魔法石の密造人/黒曜石と水晶とどっちが良い?
3
 翌日の晩に、私は一人で墓地の近くの森に赴いた。
 一人で、に見えるように。
 同じ場所で彼も待ち構えていて、二人がかりで襲ってきた魔族を殺すつもりだった。私が囮になって、釣りだす作戦なのだ。あんまりあからさますぎるから、しばらく待って襲って来なければ、彼も顔を出して「深夜の密会デート」を装う。
 つまり、夜のデートで襲われた女(私)をお相手なり通りがかりの男(素性不明)が偶然に所持していた魔法石器で助けるという筋書きだ。これならば実行者を曖昧にして、彼が復讐した事実も幾分なりとも隠しやすいはず。
 もし彼が一人でやれば「あいつの仕業だ、復讐したんだ」と推測されやすい(以後は狙われて安穏とは生きていけない)。私だって、付呪の特殊なスキルはできるだけ隠しておきたい。幸いに、魔法石器は使用すれば砕け散って現物が残らないから、証拠品から製造元・製作者を探られるリスクは低いのでないか。

「こんなに幾つも?」

 私があと三つの、秘密裏に自分で作った魔法石器を見せると、彼は驚いていた。

「たぶん、消費期限が近いから、複数売りだったのかも。あの行商の人、ひょっとしたら軍の関係者かもだけど、「威力が落ちてたり不発かもしれないから、一個だけでは確実じゃないから二三個でセットくらいの気で持っておけ」みたいなこと言ってた。一つ試してみたら、それなりに効きそうだったんだけど」

 あくまでも建前としては、偶然に軍かどこかの期限切れ近い放出品を安く手に入れたことにしておく。それで、彼には黒曜石を三つ渡した。「お守りだから」と嘘を吐いて、水晶も一つ持たせて。
 私は黒曜石を一つ持っていることにしているけれども、本当は黒曜石十個と水晶を三つ(水晶の一つは、彼にあげたのと同じに首から細い鎖でぶら下げた)。いざとなったらこれで足りるだろう。
 あまり大量に渡せば流石に出所をいぶかしまれるだろうし(きっと彼も不思議には思っているはず)、必要なら自分が乱射してもいい。経験のない彼よりも自分の方が落ち着いて行動できる可能性も高いし、魔族が襲うならまず若い女性の自分を狙って、しかも非力だと油断してくれるかもしれない。確実に仕留めるために一度に二つ三つの黒曜石を投げても、使ってしまえば飛散して証拠は残らないから、「たまたま自分の手持ちは威力の大きな当たり玉だったか、それとも期限切れ間近で不安定でかえって破壊力が出たのか」などとごまかせる。あとで状況次第では自分の秘密を打ち明けることも、考えの片隅にはあった。
 これでも過去に一度だけだが、夜道で魔族に襲われたのを返り討ちに殺したことがある(二年くらい前のことだ)。そういう事例が同じ地域であるだけでも、魔族たちには心理的な牽制になるはず。武器を持っていて逆襲される可能性があるだけでも、襲う側は躊躇や用心するだろうから。
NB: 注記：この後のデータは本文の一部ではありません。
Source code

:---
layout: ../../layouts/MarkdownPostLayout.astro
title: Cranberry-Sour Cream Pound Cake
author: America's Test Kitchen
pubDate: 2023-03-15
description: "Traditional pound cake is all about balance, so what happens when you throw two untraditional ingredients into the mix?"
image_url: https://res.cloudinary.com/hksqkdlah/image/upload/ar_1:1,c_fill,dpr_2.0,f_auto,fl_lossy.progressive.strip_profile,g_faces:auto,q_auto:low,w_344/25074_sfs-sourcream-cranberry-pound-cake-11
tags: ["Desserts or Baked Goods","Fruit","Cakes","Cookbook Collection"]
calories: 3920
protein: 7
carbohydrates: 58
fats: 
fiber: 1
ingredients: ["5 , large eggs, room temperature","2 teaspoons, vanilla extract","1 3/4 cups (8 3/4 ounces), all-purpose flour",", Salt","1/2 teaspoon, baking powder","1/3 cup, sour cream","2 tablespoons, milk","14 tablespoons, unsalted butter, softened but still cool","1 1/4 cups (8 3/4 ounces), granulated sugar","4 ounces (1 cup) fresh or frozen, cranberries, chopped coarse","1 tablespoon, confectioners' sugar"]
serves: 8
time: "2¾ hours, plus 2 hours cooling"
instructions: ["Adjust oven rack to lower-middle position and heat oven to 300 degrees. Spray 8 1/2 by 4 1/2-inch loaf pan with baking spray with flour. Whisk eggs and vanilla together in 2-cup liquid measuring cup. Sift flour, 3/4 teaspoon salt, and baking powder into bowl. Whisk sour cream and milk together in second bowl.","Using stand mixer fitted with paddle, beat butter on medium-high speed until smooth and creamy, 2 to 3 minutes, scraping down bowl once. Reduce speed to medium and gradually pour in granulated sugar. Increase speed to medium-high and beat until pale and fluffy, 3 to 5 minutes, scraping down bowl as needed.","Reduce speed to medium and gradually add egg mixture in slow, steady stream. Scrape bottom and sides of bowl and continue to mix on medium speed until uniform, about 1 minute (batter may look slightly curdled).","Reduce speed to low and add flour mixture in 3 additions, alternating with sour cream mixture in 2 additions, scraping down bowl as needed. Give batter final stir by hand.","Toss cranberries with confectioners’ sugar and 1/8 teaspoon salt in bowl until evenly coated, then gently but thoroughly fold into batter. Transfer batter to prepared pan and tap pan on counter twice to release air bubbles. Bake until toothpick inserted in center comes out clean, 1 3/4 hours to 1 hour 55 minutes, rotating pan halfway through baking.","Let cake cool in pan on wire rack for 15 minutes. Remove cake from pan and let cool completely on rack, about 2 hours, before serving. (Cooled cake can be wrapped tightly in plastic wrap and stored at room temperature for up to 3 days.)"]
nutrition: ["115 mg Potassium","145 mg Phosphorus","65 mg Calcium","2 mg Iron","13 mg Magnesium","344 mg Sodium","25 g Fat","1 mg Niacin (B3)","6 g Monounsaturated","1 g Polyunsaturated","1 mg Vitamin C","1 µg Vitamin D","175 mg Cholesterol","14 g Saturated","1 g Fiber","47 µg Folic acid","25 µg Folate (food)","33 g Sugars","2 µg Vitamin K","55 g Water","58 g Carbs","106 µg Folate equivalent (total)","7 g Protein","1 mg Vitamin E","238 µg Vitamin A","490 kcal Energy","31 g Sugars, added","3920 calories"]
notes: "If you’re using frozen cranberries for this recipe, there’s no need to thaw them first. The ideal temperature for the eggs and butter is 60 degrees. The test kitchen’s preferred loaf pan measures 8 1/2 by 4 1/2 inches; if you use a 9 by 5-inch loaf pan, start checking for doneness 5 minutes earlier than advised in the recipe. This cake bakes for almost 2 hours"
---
(やっぱり、先に全部話しておいた方が良かっただろうか? もう一つくらい持たせてあげたら良かったかもしれない)

 夜の墓地で立ったまま、魔族の襲撃を待ち受けながら考える。
 先に全てを打ち明けて作戦を立てれば、その方がよりお互いに安全で確実だったかもしれない(逆に有利と感じて油断してしまうかもしれないから、どちらとも言えないが)。だがベラベラと自分の生死や人生に関わる秘密を明かしてしまう気にはなれない。彼はあのとき「私を選ばなかった」のだし、盲目的に勢いだけで喋ってしまうのは賢くないと思う。どこか屈折したわだかまりもあった。
 周囲を警戒しながらも、頭の片隅で考える。
 せめて「予備の石が手に入った」くらいは話しても差し支えないだろう。細かい説明はあとで考えるとしても。
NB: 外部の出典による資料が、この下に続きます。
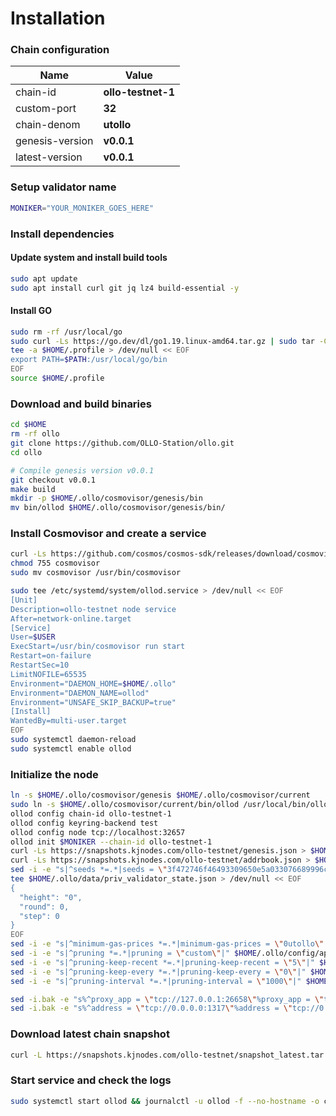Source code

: # Installation

### Chain configuration

| Name              | Value                  |
| ----------------- | ---------------------- |
| chain-id          | **ollo-testnet-1**        |
| custom-port       | **32**      |
| chain-denom       | **utollo**     |
| genesis-version   | **v0.0.1** |
| latest-version    | **v0.0.1**  |


### Setup validator name

```bash
MONIKER="YOUR_MONIKER_GOES_HERE"
```

### Install dependencies

#### Update system and install build tools

```bash
sudo apt update
sudo apt install curl git jq lz4 build-essential -y
```

#### Install GO

```bash
sudo rm -rf /usr/local/go
sudo curl -Ls https://go.dev/dl/go1.19.linux-amd64.tar.gz | sudo tar -C /usr/local -xz
tee -a $HOME/.profile > /dev/null << EOF
export PATH=$PATH:/usr/local/go/bin
EOF
source $HOME/.profile
```

### Download and build binaries

```bash
cd $HOME
rm -rf ollo
git clone https://github.com/OLLO-Station/ollo.git
cd ollo

# Compile genesis version v0.0.1
git checkout v0.0.1
make build
mkdir -p $HOME/.ollo/cosmovisor/genesis/bin
mv bin/ollod $HOME/.ollo/cosmovisor/genesis/bin/

```

### Install Cosmovisor and create a service

```bash
curl -Ls https://github.com/cosmos/cosmos-sdk/releases/download/cosmovisor%2Fv1.3.0/cosmovisor-v1.3.0-linux-amd64.tar.gz | tar xz
chmod 755 cosmovisor
sudo mv cosmovisor /usr/bin/cosmovisor

sudo tee /etc/systemd/system/ollod.service > /dev/null << EOF
[Unit]
Description=ollo-testnet node service
After=network-online.target
[Service]
User=$USER
ExecStart=/usr/bin/cosmovisor run start
Restart=on-failure
RestartSec=10
LimitNOFILE=65535
Environment="DAEMON_HOME=$HOME/.ollo"
Environment="DAEMON_NAME=ollod"
Environment="UNSAFE_SKIP_BACKUP=true"
[Install]
WantedBy=multi-user.target
EOF
sudo systemctl daemon-reload
sudo systemctl enable ollod
```

### Initialize the node

```bash
ln -s $HOME/.ollo/cosmovisor/genesis $HOME/.ollo/cosmovisor/current
sudo ln -s $HOME/.ollo/cosmovisor/current/bin/ollod /usr/local/bin/ollod
ollod config chain-id ollo-testnet-1
ollod config keyring-backend test
ollod config node tcp://localhost:32657
ollod init $MONIKER --chain-id ollo-testnet-1
curl -Ls https://snapshots.kjnodes.com/ollo-testnet/genesis.json > $HOME/.ollo/config/genesis.json
curl -Ls https://snapshots.kjnodes.com/ollo-testnet/addrbook.json > $HOME/.ollo/config/addrbook.json
sed -i -e "s|^seeds *=.*|seeds = \"3f472746f46493309650e5a033076689996c8881@ollo-testnet.rpc.kjnodes.com:32659\"|" $HOME/.ollo/config/config.toml
tee $HOME/.ollo/data/priv_validator_state.json > /dev/null << EOF
{
  "height": "0",
  "round": 0,
  "step": 0
}
EOF
sed -i -e "s|^minimum-gas-prices *=.*|minimum-gas-prices = \"0utollo\"|" $HOME/.ollo/config/app.toml
sed -i -e "s|^pruning *=.*|pruning = \"custom\"|" $HOME/.ollo/config/app.toml
sed -i -e "s|^pruning-keep-recent *=.*|pruning-keep-recent = \"5\"|" $HOME/.ollo/config/app.toml
sed -i -e "s|^pruning-keep-every *=.*|pruning-keep-every = \"0\"|" $HOME/.ollo/config/app.toml
sed -i -e "s|^pruning-interval *=.*|pruning-interval = \"1000\"|" $HOME/.ollo/config/app.toml

sed -i.bak -e "s%^proxy_app = \"tcp://127.0.0.1:26658\"%proxy_app = \"tcp://127.0.0.1:32658\"%; s%^laddr = \"tcp://127.0.0.1:26657\"%laddr = \"tcp://127.0.0.1:32657\"%; s%^pprof_laddr = \"localhost:6060\"%pprof_laddr = \"localhost:32060\"%; s%^laddr = \"tcp://0.0.0.0:26656\"%laddr = \"tcp://0.0.0.0:32656\"%; s%^prometheus_listen_addr = \":26660\"%prometheus_listen_addr = \":32660\"%" $HOME/.ollo/config/config.toml
sed -i.bak -e "s%^address = \"tcp://0.0.0.0:1317\"%address = \"tcp://0.0.0.0:32317\"%; s%^address = \":8080\"%address = \":32080\"%; s%^address = \"0.0.0.0:9090\"%address = \"0.0.0.0:32090\"%; s%^address = \"0.0.0.0:9091\"%address = \"0.0.0.0:32091\"%; s%^address = \"0.0.0.0:8545\"%address = \"0.0.0.0:32545\"%; s%^ws-address = \"0.0.0.0:8546\"%ws-address = \"0.0.0.0:32546\"%" $HOME/.ollo/config/app.toml
```

### Download latest chain snapshot

```bash
curl -L https://snapshots.kjnodes.com/ollo-testnet/snapshot_latest.tar.lz4 | lz4 -dc - | tar -xf - -C $HOME/.ollo
```

### Start service and check the logs

```bash
sudo systemctl start ollod && journalctl -u ollod -f --no-hostname -o cat
```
(出てきて合流したら、ちょっとだけ簡単に話しておこうかな?)

 彼が「デートの相手」としてまだ近くに出て来ないのが待ち遠しい。そんな暢気な不満を持っている場合ではないのかもしれないが、寂しさや心細さや寂寥感もある。
 いつ襲ってくるかもわからない魔族を待ち受けているのだし、ほとんど釣りみたいなものだ。ひょっとしたら今晩は何事もなく終わるかもしれないのだし、あとは二人で平穏無事に過ごせるのかもしれない。
 後ろめたさはあったが、どこか私は利己的な期待や恋心で、こんなことをやっているのかもしれない。殺された新妻と赤ちゃんに同情していたのは本当なのだが、利害関係からすれば、自分は受益者になりうるのがやるせない。だから自分なりの義理もあって、こんな冒険をやっている。